The bank changed substantially in the thirty years between 1945 and 1975. Branch openings continued with a further ten by 1950 and 29 in total by the time the last one opened in 1972. There were also a few small acquisitions. The Helensburgh Savings Bank had merged during the War, closely followed by Clark's Bank of Darvel in 1946; after that it was only the savings banks at Kirkintilloch and Sanquhar in 1960 and 1961. The growth in funds due to organic development and a greater range of services was amplified by inflation. Total funds had reached £50m by 1941, £100m by 1956 and £200m in 1972. That was the first year since 1870 that Glasgow Savings Bank had not been number one in the industry, a result of the merger of the London TSB and the South Eastern TSB with combined funds of £250m.
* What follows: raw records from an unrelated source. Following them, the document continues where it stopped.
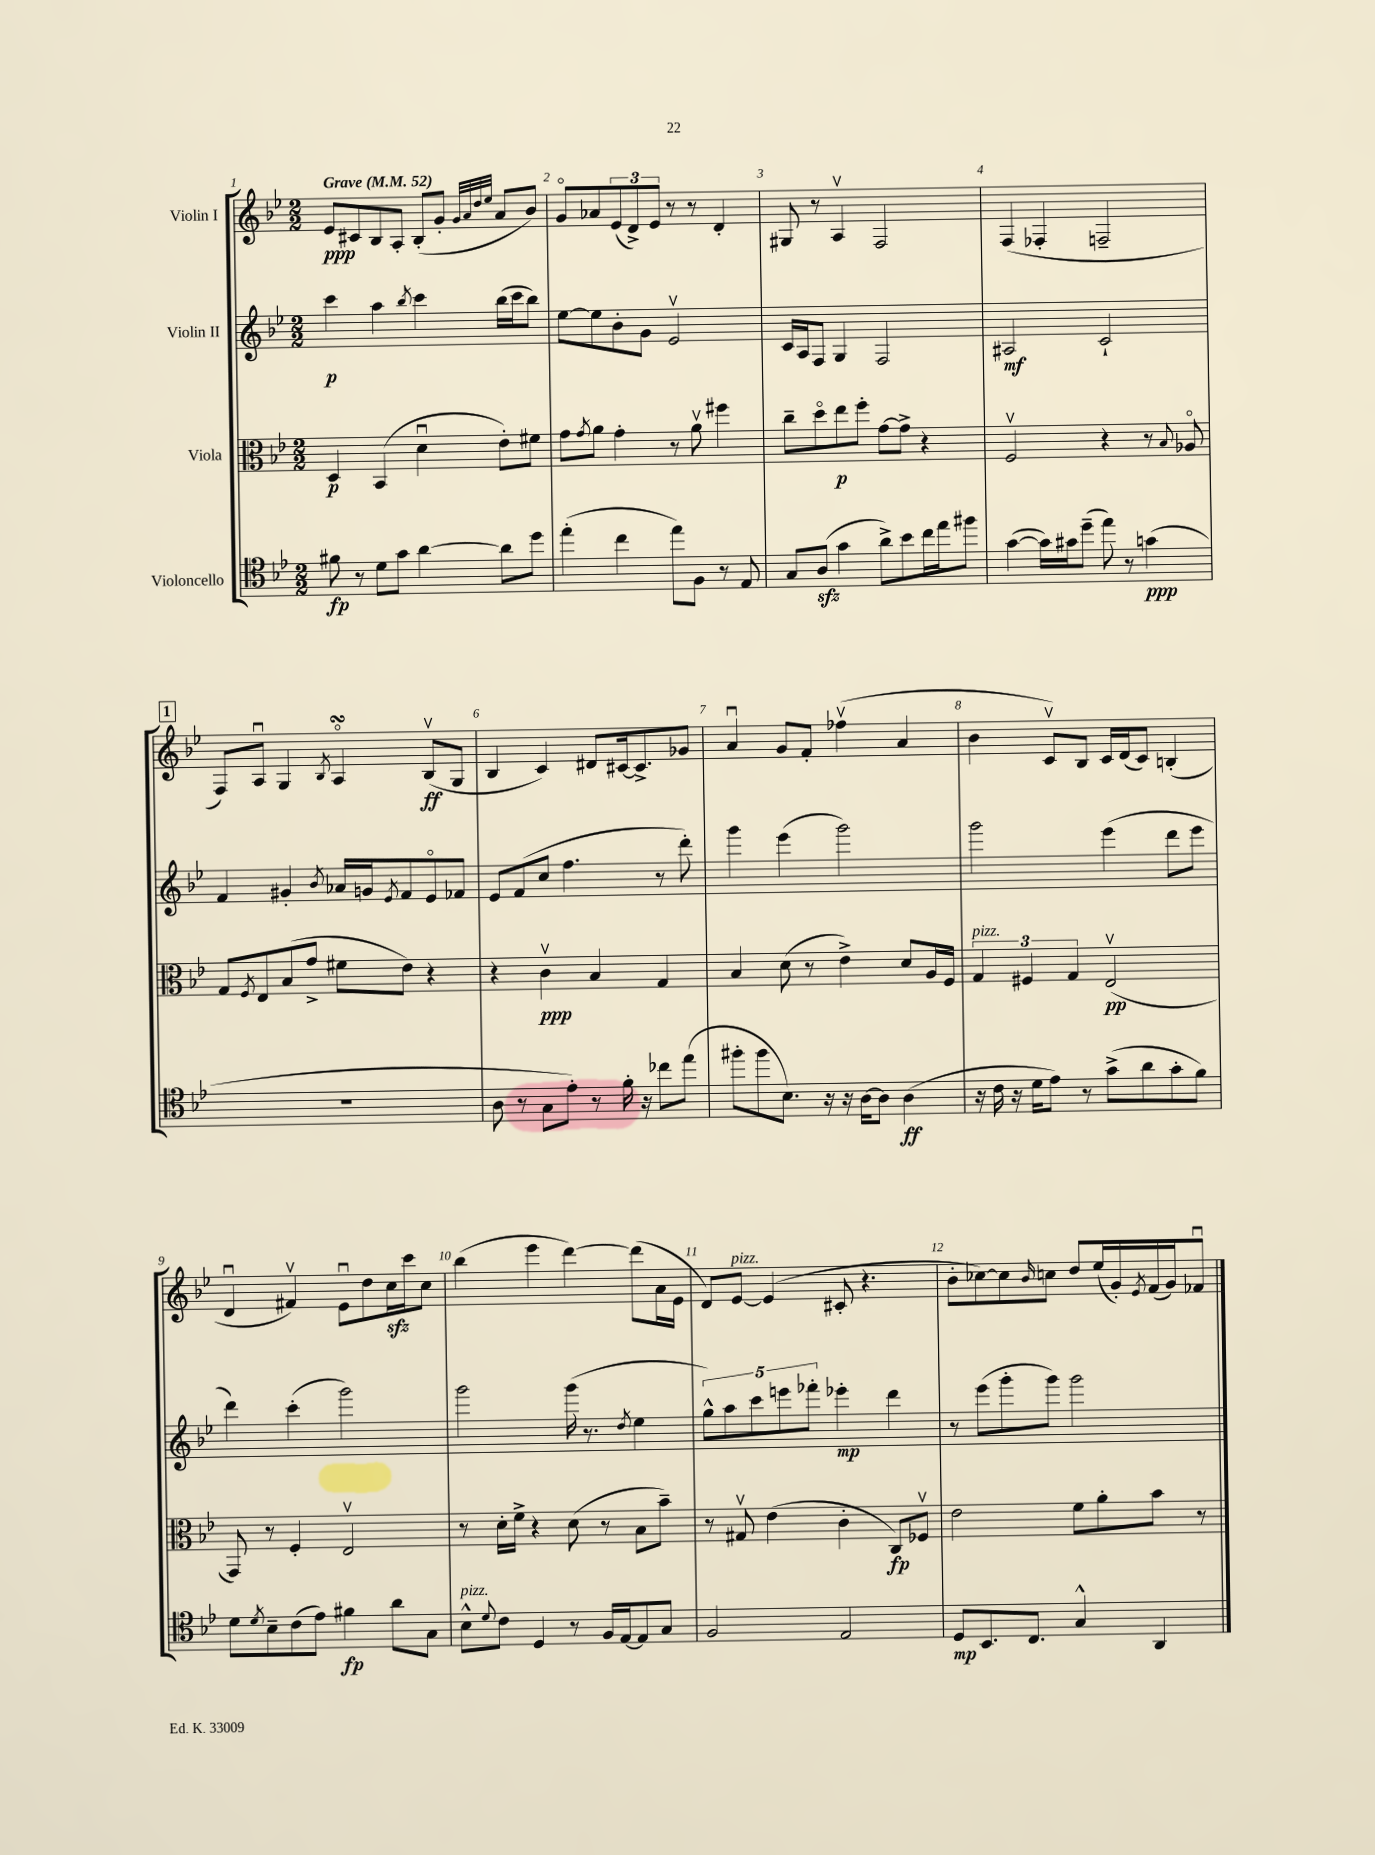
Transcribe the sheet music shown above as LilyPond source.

<<
\new StaffGroup <<
\new Staff = "s0" \with { instrumentName = "Violin I" } {
    \clef treble \key bes \major \numericTimeSignature \time 2/2 \tempo "Grave" 4 = 52
    ees'8\ppp cis'8 bes8 a8-. bes8-.( g'8-. \grace { g'32 a'32 d''32 ees''32 } a'8 bes'8) |
    g'8\flageolet aes'8 \tuplet 3/2 { ees'8( d'8->) ees'8 } r8 r8 d'4-. |
    gis8 r8 a4\upbow f2 |
    f4( fes4-. f2-- |
    \mark \markup { \box "1" } f8) a8\downbow g4 \acciaccatura { bes8 } a4\flageolet\turn bes8\upbow\ff( g8 |
    bes4 c'4) dis'8 cis'16~ cis'8.-> ges'8 |
    a'4\downbow g'8 f'8-. fes''4\upbow( a'4 |
    bes'4 c'8\upbow) bes8 c'16 d'16( c'8) b4-.( |
    d'4\downbow fis'4\upbow) ees'8\downbow d''8 c''16\sfz c'''16 c''8 |
    bes''4( ees'''4 d'''4~) d'''8( a'16 ees'16 |
    d'8) ees'8~^\markup { \italic "pizz." } ees'4( cis'8-. r4. |
    bes'8-. ces''8~) ces''8 \grace { bes'16 } c''8 d''8 ees''16( g'16-.) \acciaccatura { ees'8 } f'16( g'16) fes'8\downbow \bar "|." |
}
\new Staff = "s1" \with { instrumentName = "Violin II" } {
    \clef treble \key bes \major \numericTimeSignature \time 2/2
    c'''4\p a''4 \acciaccatura { bes''8 } c'''4 bes''16( c'''16 bes''8) |
    ees''8~ ees''8 bes'8-. g'8 ees'2\upbow |
    c'16 a16 f8 g4 f2 |
    ais2\mf c'2-! |
    \mark \markup { \box "1" } f'4 gis'4-. \acciaccatura { bes'8 } aes'16 g'16 \acciaccatura { ees'8 } f'8 ees'8\flageolet fes'8 |
    ees'8 f'8( c''8 f''4. r8 d'''8-.) |
    g'''4 ees'''4( g'''2) |
    g'''2 ees'''4( d'''8 ees'''8 |
    d'''4) c'''4-.( g'''2) |
    g'''2 g'''16( r8. \acciaccatura { d''8 } ees''4 |
    \tuplet 5/4 { g''8-^) a''8 c'''8 e'''8 fes'''8-. } ees'''4-.\mp d'''4 |
    r8 ees'''8( g'''8-. g'''8) g'''2 \bar "|." |
}
\new Staff = "s2" \with { instrumentName = "Viola" } {
    \clef alto \key bes \major \numericTimeSignature \time 2/2
    d4\p bes,4( d'4\downbow ees'8-.) fis'8 |
    g'8 \acciaccatura { g'8 } a'8 g'4-. r8 a'8\upbow fis''4 |
    c''8-- d''8\flageolet ees''8\p f''8-. g'8~ g'8-> r4 |
    f2\upbow r4 r8 \appoggiatura { bes8 } aes8\flageolet |
    \mark \markup { \box "1" } g8 \acciaccatura { f8 } ees8 bes8( g'8-> fis'8 ees'8) r4 |
    r4 c'4\upbow\ppp bes4 g4 |
    bes4 d'8( r8 ees'4->) d'8 a16 f16 |
    \tuplet 3/2 { g4^\markup { \italic "pizz." } fis4 g4 } ees2\upbow\pp( |
    g,8) r8 f4-. ees2\upbow |
    r8 d'16-. f'16-> r4 d'8( r8 bes8 bes'8--) |
    r8 gis8\upbow ees'4( c'4-. c8\fp) fes8\upbow |
    ees'2 f'8 a'8-. bes'8 r8 \bar "|." |
}
\new Staff = "s3" \with { instrumentName = "Violoncello" } {
    \clef tenor \key bes \major \numericTimeSignature \time 2/2
    fis'8\fp r8 d'8 g'8 a'4~ a'8 d''8 |
    ees''4-.( c''4 ees''8) f8 r8 ees8 |
    g8 a8\sfz( g'4 a'8->) bes'8 c''16 ees''16 fis''8 |
    g'4~( g'16) gis'16 d''8--( ees''8) r8 g'4\ppp( |
    \mark \markup { \box "1" } R1 |
    a8 r8 g8 ees'8-.) r8 f'16-. r16 ces''8 ees''8( |
    fis''8-. fis''8 bes8.) r16 r16 a16~ a8 a4\ff( |
    r16 c'16 r16 d'16 ees'8) r8 g'8->( a'8 g'8-. f'8) |
    d'8 \acciaccatura { d'8 } bes8-- c'8( ees'8) fis'4\fp a'8 g8 |
    bes8-^^\markup { \italic "pizz." } \appoggiatura { d'8 } c'8 d4 r8 f16 ees16~ ees8 g8 |
    f2 ees2 |
    d8\mp bes,8. c8. g4-^ a,4 \bar "|." |
}
>>
>>
\layout { \context { \Score \override BarNumber.break-visibility = ##(#f #t #t) barNumberVisibility = #all-bar-numbers-visible } }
In 1973, the Page Committee report recommended that the trustee savings banks should be reorganised into regional banks. In Scotland this resulted in the formation of four regional savings banks, Glasgow becoming the core of the West of Scotland TSB. Glasgow, with £262m funds, and Paisley (£46m) merged in November 1974 to form The West of Scotland TSB. In 1975 the Campbeltown and District Savings Bank (£2m) joined followed in 1976 by Greenock Provident TSB j(£14m) and the Bute Savings Bank (£3m). The Vale of Leven with a tiny £0.3m joined in 1978.